There are many moments when Burns and Novick strongly indicate otherwise, as in many portions dealing with attrition strategies and “kill ratios,” the assertion by South Vietnamese province chief Tran Ngoc Chau that Americans created more resistance by killing Asians so indiscriminately, and the early section that talks about former Defense Secretary Robert S. McNamara’s belief that he could solve every problem by crunching numbers. (Errol Morris’s masterful 2004 biography of McNamara, The Fog of War, delves into this delusion at length.) But there are many more, often lengthy stretches where such worries are pushed to the side so that we can absorb the heartrending personal tragedies occurring on battlefields and at home, and these inadvertently end up treating another statement by McNamara — “The Vietnam War is acquiring a momentum of its own that must be stopped” — as a kind of unintentional exculpatory statement, a massive shrug of the shoulders.

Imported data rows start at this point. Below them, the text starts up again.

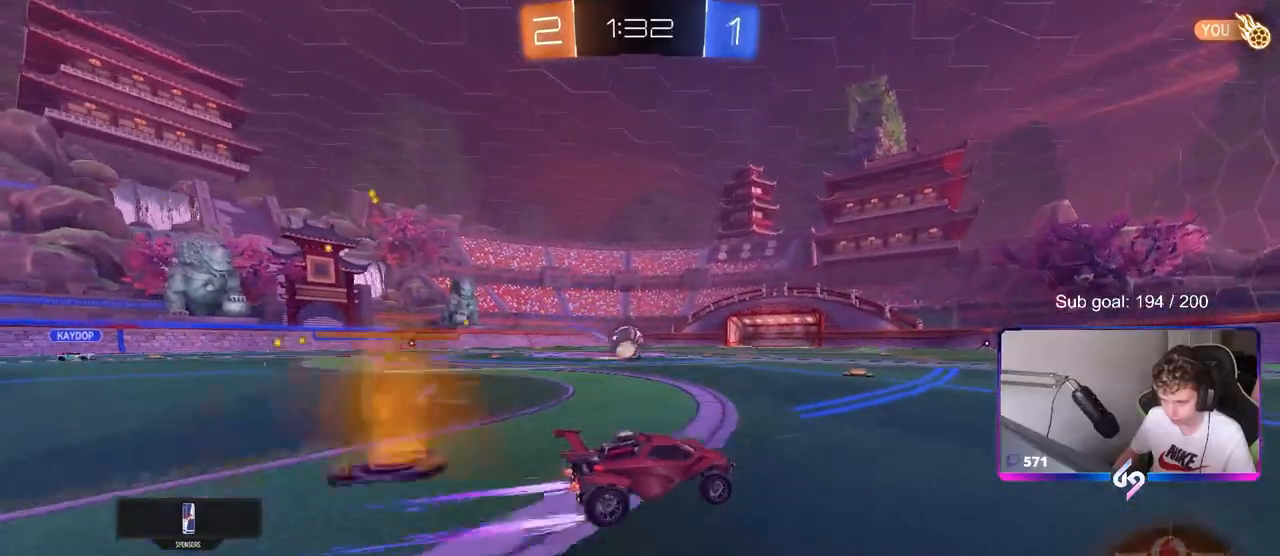
{"keys": ["w"], "mouse": [], "mouse_move": "still", "events": []}
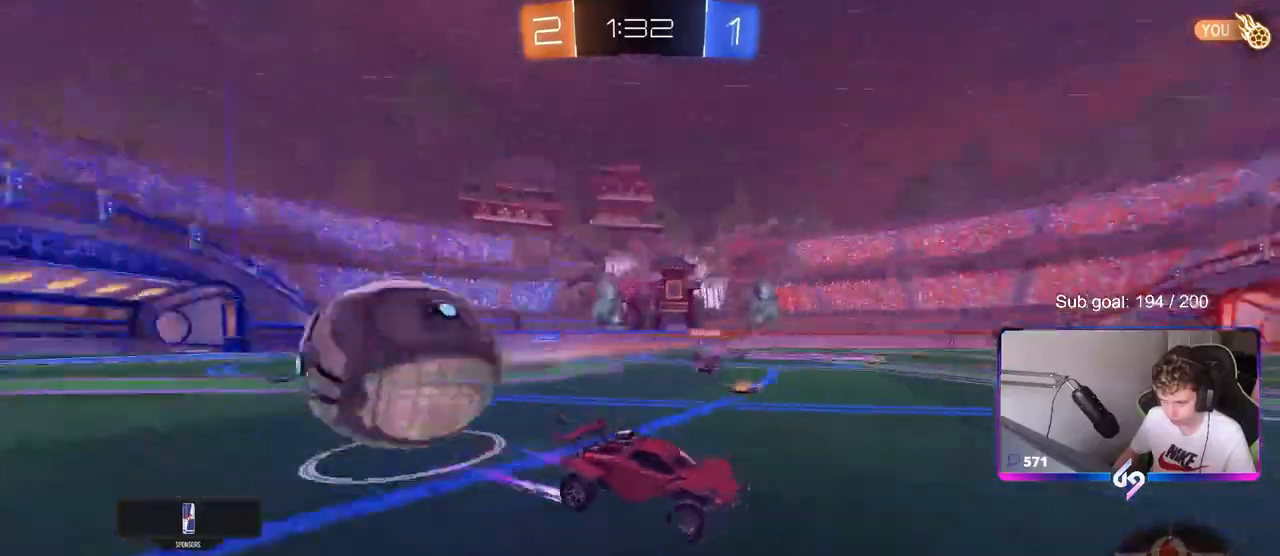
{"keys": ["d", "w"], "mouse": [], "mouse_move": "still", "events": [[17, "space", "down"], [50, "a", "down"], [100, "a", "up"], [200, "space", "up"], [350, "space", "down"], [433, "d", "down"], [467, "space", "up"]]}
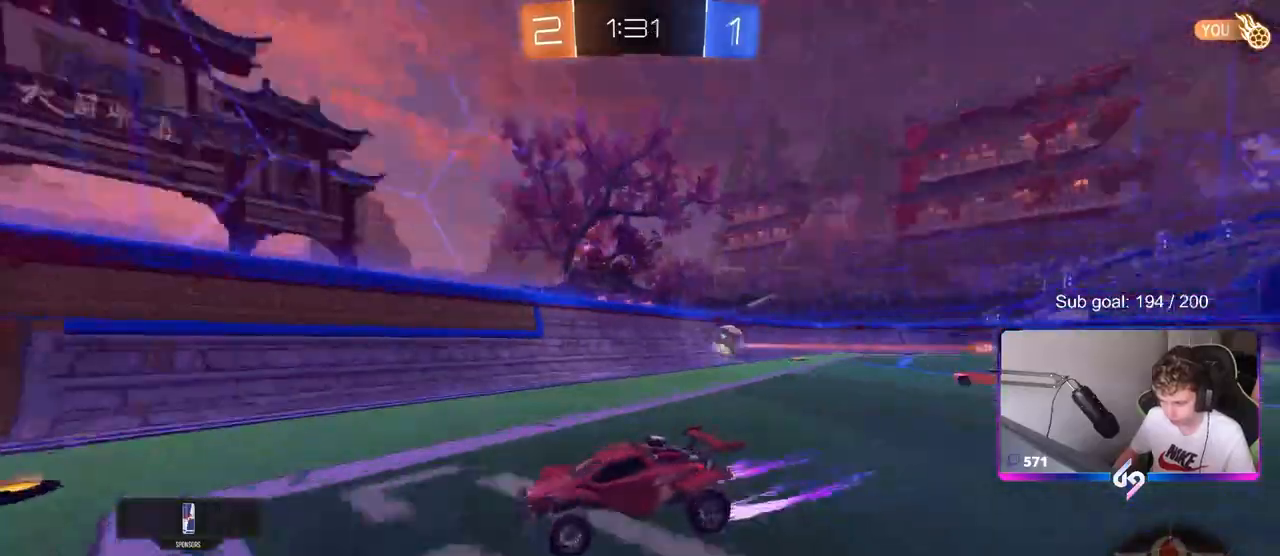
{"keys": ["a", "w"], "mouse": [], "mouse_move": "still", "events": [[167, "d", "up"], [267, "a", "down"], [267, "shift", "down"], [350, "shift", "up"]]}
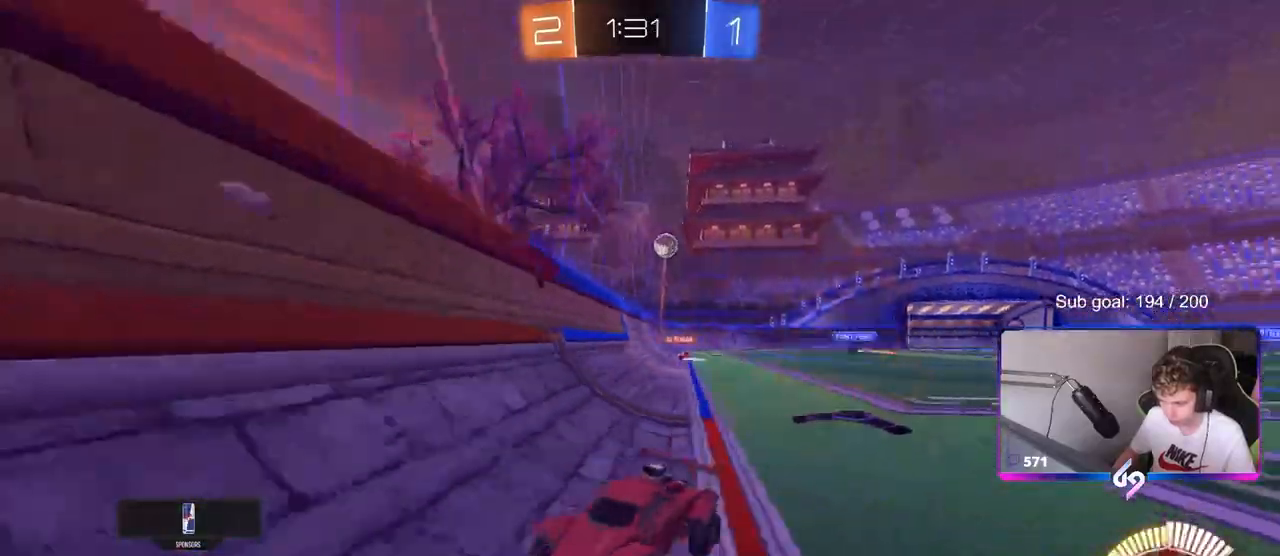
{"keys": ["a", "w"], "mouse": [], "mouse_move": "up", "events": [[33, "shift", "down"], [133, "shift", "up"]]}
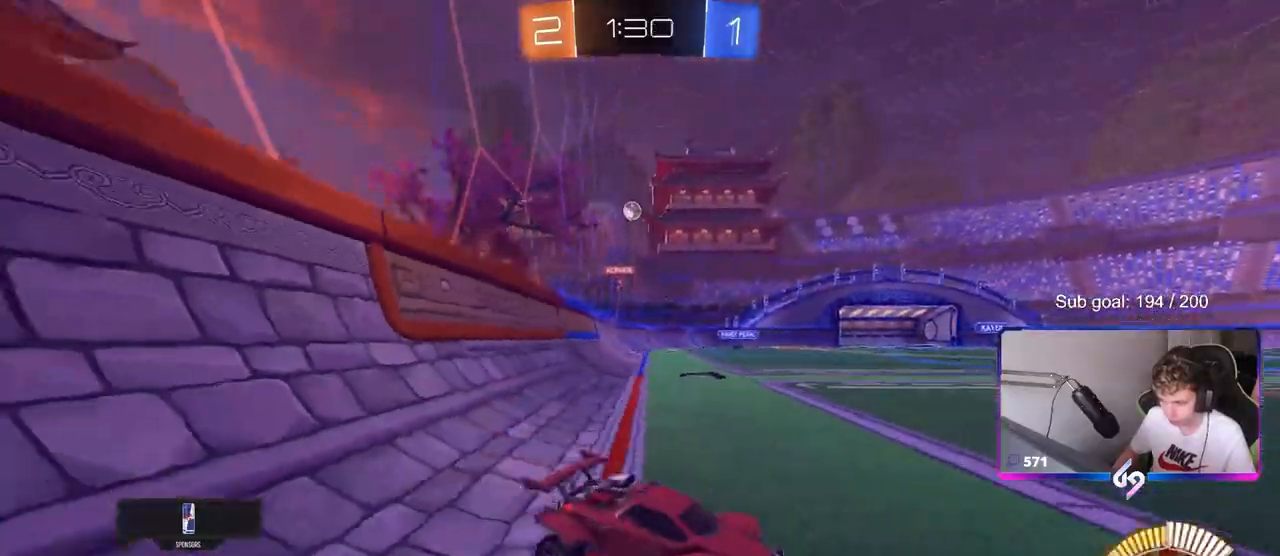
{"keys": ["a", "w"], "mouse": ["left"], "mouse_move": "still", "events": [[283, "mouse_left", "down"]]}
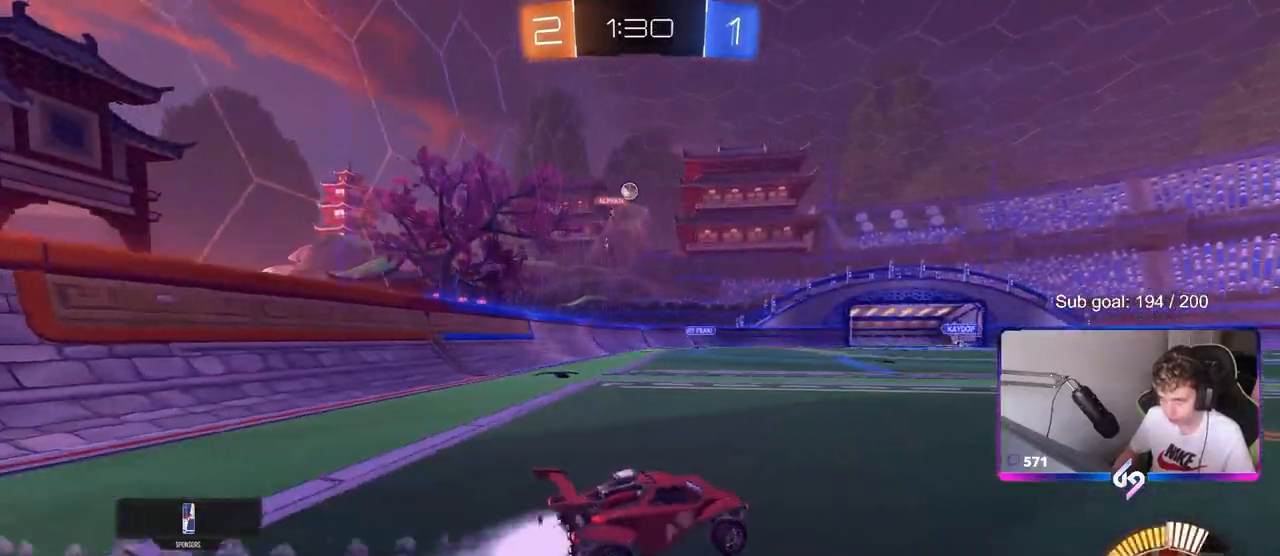
{"keys": ["w"], "mouse": [], "mouse_move": "still", "events": [[217, "a", "up"], [217, "mouse_left", "up"]]}
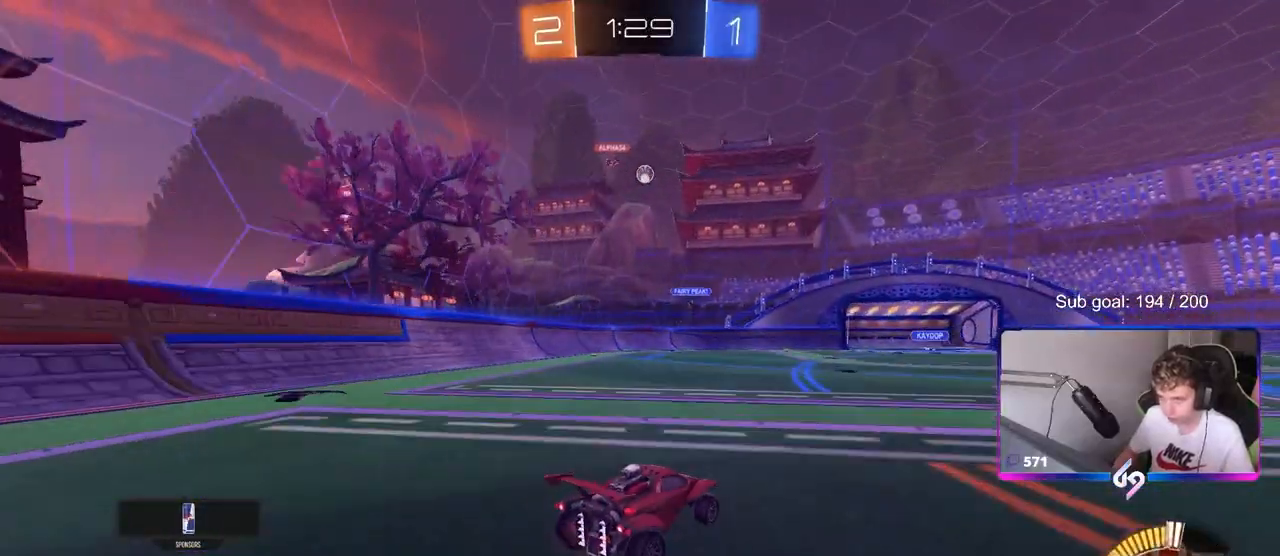
{"keys": ["w"], "mouse": ["left"], "mouse_move": "still", "events": [[33, "d", "down"], [217, "mouse_left", "down"], [417, "d", "up"]]}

We keep hearing over and over throughout the series that “we” meant well, that “we” went into the war with noble intentions. “It was begun in good faith by decent people out of fateful misunderstandings,” Coyote’s narration intones in the opening minutes of the first installment. But much of the evidence assembled by Burns and Novick strongly suggests the opposite: that multiple cancers have resided at the heart of the body politic for hundreds of years, that those cancers seemed to multiply after our use of atomic bombs against civilian populations in World War II, and that they are the ultimate cause of the confusion, rage, and despair that’s eating the country alive at this moment. As you read this, the War on Terror has been going on longer than the totality of America’s involvement in Vietnam: Next week marks the 16th anniversary of U.S. troops entering Afghanistan, a conflict that’s been fought for so long that sons in uniform are walking the same trails that once bore the bootprints of their fathers. Every now and then, Burns and Novick present a witness who suggests that we really ought to look for patterns of destructive behavior when we study the Vietnam War — that the right question is not “What happened?” but “Why does this keep happening to us?” Or, to make that last sentence active, “Why do we keep doing this?”